WHAT YOU HAVE TO DO -
Decide whether each statement agrees with the amendment excerpt below, answering yes or no and quoting the deciding words from the excerpt: (a) Borrower is to execute and deliver the Fifth Amended and Restated Note. (b) Borrower alone must execute the Third Amendment. (c) Any other agreements Bank requests must be satisfactory in form and substance to Bank and its counsel.

PAGE TEXT -
· · · · · · ·
In addition to those conditions set forth elsewhere in the Restated
Agreement, the obligations of Bank under this Third Amendment are conditioned
upon (a) the fulfillment, in a manner satisfactory to Bank on or before the
date hereof, of each of the following terms and conditions or (b) the
delivery on or before the date hereof, duly executed, in form and substance
satisfactory to Bank (and their counsel) of the following documents, as the
case may be:
1. Third Amendment Documents.
(a) Third Amendment. Borrower and Guarantor shall have
executed and delivered this Third Amendment to Bank.
(b) Fifth Amended and Restated Note. Borrower shall have
executed and delivered the Fifth Amended and Restated Note ("Note").
(c) Other Agreements. Borrower shall have executed and
delivered to Bank such other agreements and documents in connection with the
Loan as Bank may request in form and substance satisfactory to Bank and its
counsel.
· · · · · · ·
ENTRIES PROVIDED -

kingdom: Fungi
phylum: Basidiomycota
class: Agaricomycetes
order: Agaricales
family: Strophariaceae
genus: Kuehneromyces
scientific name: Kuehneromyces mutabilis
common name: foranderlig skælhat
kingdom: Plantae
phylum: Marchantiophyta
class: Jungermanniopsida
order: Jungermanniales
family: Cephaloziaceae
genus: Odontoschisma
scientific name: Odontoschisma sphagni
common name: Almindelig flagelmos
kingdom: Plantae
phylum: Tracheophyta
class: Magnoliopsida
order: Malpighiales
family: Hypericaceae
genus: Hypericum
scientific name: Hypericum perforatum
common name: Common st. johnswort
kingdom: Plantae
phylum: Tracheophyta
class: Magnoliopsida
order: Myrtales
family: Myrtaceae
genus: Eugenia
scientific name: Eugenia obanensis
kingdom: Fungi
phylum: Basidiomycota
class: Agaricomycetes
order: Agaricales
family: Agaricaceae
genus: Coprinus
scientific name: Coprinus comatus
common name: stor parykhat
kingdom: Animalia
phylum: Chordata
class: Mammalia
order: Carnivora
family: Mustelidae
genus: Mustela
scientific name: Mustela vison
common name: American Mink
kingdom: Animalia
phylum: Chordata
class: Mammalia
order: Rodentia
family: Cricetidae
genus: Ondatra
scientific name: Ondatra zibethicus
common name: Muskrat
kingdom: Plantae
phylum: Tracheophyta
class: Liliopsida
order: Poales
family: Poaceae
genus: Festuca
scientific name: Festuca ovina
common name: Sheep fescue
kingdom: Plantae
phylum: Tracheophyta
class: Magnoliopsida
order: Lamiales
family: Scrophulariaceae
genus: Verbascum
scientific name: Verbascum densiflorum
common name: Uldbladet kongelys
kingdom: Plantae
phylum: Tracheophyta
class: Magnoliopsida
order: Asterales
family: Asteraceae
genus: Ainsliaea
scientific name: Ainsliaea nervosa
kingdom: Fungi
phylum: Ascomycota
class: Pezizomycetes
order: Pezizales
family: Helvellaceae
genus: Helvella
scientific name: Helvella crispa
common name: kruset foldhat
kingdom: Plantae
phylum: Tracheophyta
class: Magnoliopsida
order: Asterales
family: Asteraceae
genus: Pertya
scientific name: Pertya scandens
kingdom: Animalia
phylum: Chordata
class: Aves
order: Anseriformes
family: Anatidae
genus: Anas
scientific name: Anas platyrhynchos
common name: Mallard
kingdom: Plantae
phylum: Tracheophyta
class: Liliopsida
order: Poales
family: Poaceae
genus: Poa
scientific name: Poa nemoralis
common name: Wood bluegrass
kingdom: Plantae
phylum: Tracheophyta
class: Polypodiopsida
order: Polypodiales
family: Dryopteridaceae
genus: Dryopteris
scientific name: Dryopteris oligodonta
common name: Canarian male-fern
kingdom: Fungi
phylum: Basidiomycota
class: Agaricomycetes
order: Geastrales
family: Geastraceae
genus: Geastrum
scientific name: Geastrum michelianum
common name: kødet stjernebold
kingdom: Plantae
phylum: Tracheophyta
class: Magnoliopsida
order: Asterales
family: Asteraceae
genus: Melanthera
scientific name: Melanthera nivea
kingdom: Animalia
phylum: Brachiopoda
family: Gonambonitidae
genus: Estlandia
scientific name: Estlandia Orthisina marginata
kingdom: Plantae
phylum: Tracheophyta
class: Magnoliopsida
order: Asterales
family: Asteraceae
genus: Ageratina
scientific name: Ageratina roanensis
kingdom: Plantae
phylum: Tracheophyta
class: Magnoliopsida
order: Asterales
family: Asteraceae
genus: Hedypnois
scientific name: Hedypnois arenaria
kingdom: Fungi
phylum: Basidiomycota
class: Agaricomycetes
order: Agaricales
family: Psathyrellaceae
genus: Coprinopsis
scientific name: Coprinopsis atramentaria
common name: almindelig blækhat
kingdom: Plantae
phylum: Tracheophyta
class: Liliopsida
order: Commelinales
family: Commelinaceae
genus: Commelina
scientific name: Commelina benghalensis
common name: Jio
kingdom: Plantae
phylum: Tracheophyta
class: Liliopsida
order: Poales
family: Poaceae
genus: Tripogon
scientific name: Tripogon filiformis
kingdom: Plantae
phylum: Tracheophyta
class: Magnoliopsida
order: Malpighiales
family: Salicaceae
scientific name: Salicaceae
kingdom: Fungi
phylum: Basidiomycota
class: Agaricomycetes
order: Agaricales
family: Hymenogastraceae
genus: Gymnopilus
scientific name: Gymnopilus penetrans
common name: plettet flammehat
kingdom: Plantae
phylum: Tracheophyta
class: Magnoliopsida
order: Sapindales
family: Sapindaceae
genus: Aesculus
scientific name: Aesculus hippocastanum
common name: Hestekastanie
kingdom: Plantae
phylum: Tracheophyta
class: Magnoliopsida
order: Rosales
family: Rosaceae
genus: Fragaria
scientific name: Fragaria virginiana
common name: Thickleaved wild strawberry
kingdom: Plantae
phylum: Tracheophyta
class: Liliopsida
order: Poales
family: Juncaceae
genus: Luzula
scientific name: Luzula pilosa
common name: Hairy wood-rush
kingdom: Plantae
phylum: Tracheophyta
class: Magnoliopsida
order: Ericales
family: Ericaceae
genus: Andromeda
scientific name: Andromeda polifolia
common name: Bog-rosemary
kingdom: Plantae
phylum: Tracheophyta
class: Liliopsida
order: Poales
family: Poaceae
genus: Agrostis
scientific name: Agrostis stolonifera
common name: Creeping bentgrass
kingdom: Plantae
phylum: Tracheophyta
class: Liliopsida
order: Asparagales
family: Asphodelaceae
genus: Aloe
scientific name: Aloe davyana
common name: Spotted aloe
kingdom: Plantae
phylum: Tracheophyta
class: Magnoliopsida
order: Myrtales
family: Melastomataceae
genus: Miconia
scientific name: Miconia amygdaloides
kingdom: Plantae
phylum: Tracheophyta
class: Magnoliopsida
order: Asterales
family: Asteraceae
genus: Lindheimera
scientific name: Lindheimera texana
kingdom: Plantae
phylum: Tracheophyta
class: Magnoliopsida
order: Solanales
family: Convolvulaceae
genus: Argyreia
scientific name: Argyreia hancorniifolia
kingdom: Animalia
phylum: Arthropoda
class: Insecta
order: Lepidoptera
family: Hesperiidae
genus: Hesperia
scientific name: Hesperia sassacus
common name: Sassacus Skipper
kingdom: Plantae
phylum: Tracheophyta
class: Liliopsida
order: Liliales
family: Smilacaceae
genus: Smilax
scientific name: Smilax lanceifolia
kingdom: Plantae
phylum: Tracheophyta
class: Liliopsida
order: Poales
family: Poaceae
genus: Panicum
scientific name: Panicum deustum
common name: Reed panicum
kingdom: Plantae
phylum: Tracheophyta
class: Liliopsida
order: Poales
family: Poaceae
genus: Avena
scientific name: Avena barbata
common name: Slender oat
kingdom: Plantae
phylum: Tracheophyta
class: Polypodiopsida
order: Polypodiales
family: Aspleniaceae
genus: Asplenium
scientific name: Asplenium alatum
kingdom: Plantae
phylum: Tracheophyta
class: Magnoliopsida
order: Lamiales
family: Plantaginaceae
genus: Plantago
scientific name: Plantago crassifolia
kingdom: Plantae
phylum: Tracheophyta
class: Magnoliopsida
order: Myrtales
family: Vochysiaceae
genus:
· · · · · · ·
OUTPUT -
(a) Yes: "Borrower shall have executed and delivered the Fifth Amended and Restated Note"
(b) No: "Borrower and Guarantor shall have executed and delivered this Third Amendment to Bank."
(c) Yes: "in form and substance satisfactory to Bank and its counsel"